E se usassimo la parola “pop” per questo disco storcereste il naso? Non dovreste. Gli Enter Shikari non rinnegano il passato di sperimentatori, non si vendono al miglior offerente e alle classifiche in modo furbo e senz’anima, ma continuano a mescolare le loro carte in modo eterogeneo e colorato, spiazzando e coinvolgendo l’ascoltatore, che resta perennemente sulle montagne russe. Ma attenzione, per chi ancora volesse accostare le parole post-hardcore o metal alla band, beh, forse è venuto il momento di voltare pagina o, quantomeno, andare oltre, un po’ come Rou Reynolds e compari stanno facendo. Questa volta i ritornelli si fanno micidiali e a presa rapida come non mai, mentre il sound a tratti ci rimanda a un folle incrocio tra alcuni pulsioni alla Biffy Clyro e l’art-pop degli Everything Everything, persi in una sala giochi anni ’80 ricca di suoni elettronici incalzanti.
Il centro focale è proprio Reynolds, con le sue paure, le sue preoccupazioni e le sue riflessioni su quanto lo circonda, ovvero una realtà tutt’altro che positiva. Partire da sè stessi per un percorso catartico, per una visione diversa che lo aiutasse a cercare nuove chiavi di lettura della realtà e, perchè no, anche possibilità per cambiare qualcosa, perchè se ognuno facesse il suo piccolo pezzo, davver ci sarebbe il cambiamento, personale e politico.

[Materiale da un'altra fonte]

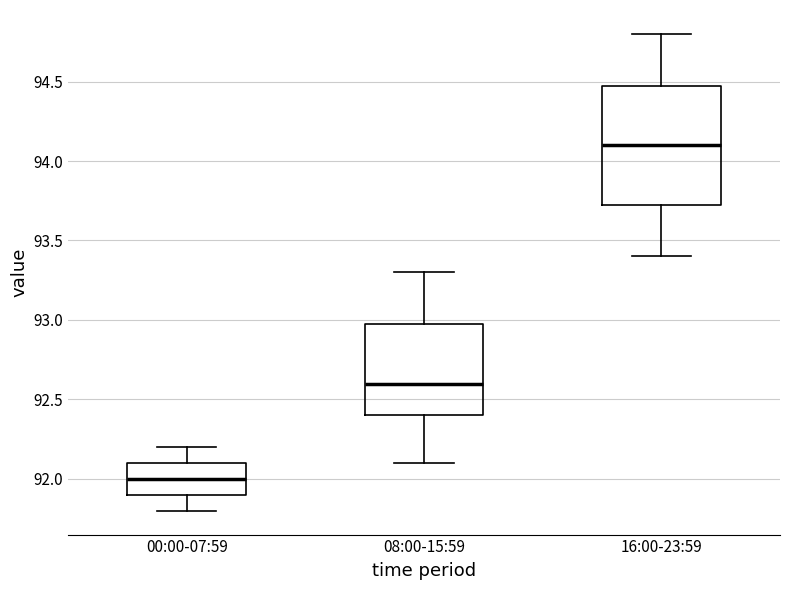

Reading left to right, read every box against the y-axis: the position of its median line, the range the box covers, and the ends of its whiskers. The values are not printed on the chart, so give them approximately, as read against the axis.

00:00-07:59: median 92.00, box 91.90 to 92.10, whiskers 91.80 to 92.20
08:00-15:59: median 92.60, box 92.40 to 93.00, whiskers 92.10 to 93.30
16:00-23:59: median 94.10, box 93.75 to 94.50, whiskers 93.40 to 94.80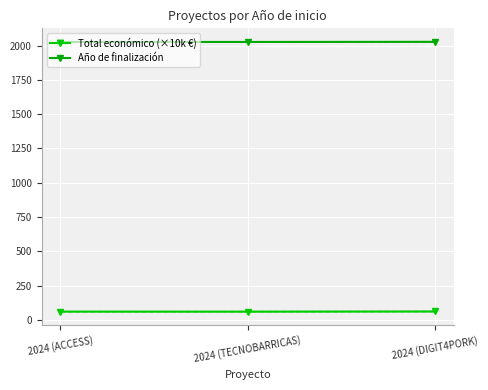

Which series has the largest range (max minus min)?

Total económico (×10k €)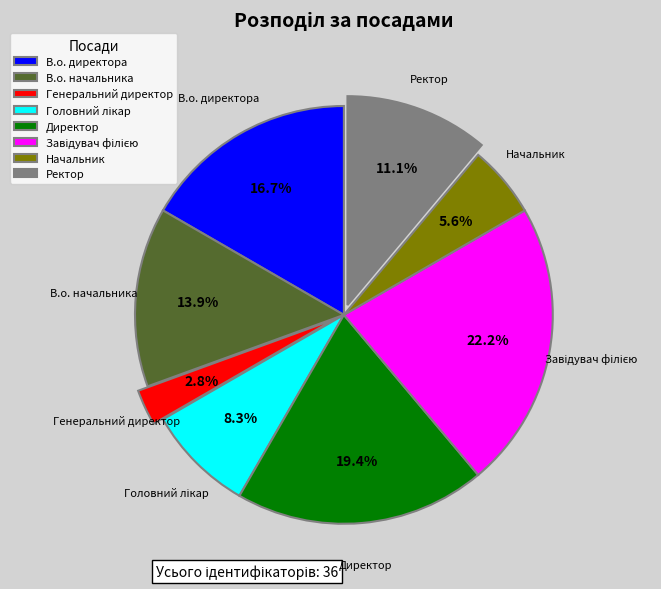

Count the number of slices in the pie.

8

Facile a dirsi, difficile a farsi quando l’insonnia e gli attacchi di panico fanno parte della tua quotidianità . Ecco che forse il cambio di rotta nelle sonorità parte anche da questa necessità di Reynolds e non ci sentiamo affatto di colpevolizzare la band, che, come ho detto all’inizio, non perde affatto la bussola, ma si getta a capofitto in suoni esplosivi e coinvolgenti (“Take My Country Back”) così come in una ballata, inaspettata e da pelle d’oca (“Airfield”). In mezzo a tutto questo ci troviamo un dinamismo e una vitalità che non accennano a calare dalll’inizio alla fine, così ecco i coretti travolgenti di “The Sights”, il giro in giostra ipermelodico di “Undercover Agents”, l’Iggy Pop in versione electro-rock alla Soft Cell di “The Revolt of the Atoms” e gli archi barocchi di “An Ode To Lost Jigsaw Pieces”.
Stati d’animo che cambiano, mutano e danno i brividi per la capacità di coinvolgimento totale. Ecco la vera forza del disco quindi, l’empatia che generano i testi di Reynolds che balla sulle rovine del suo e del nostro mondo, prendendoci per mano e sorprendendoci con un gusto “pop”, appunto, che ci porta a sentirti completamente partecipi del tutto anche a livello musicale. Uno sforzo per la band ma anche per noi, che accettiamo con piacere. Complimenti Enter Shikari!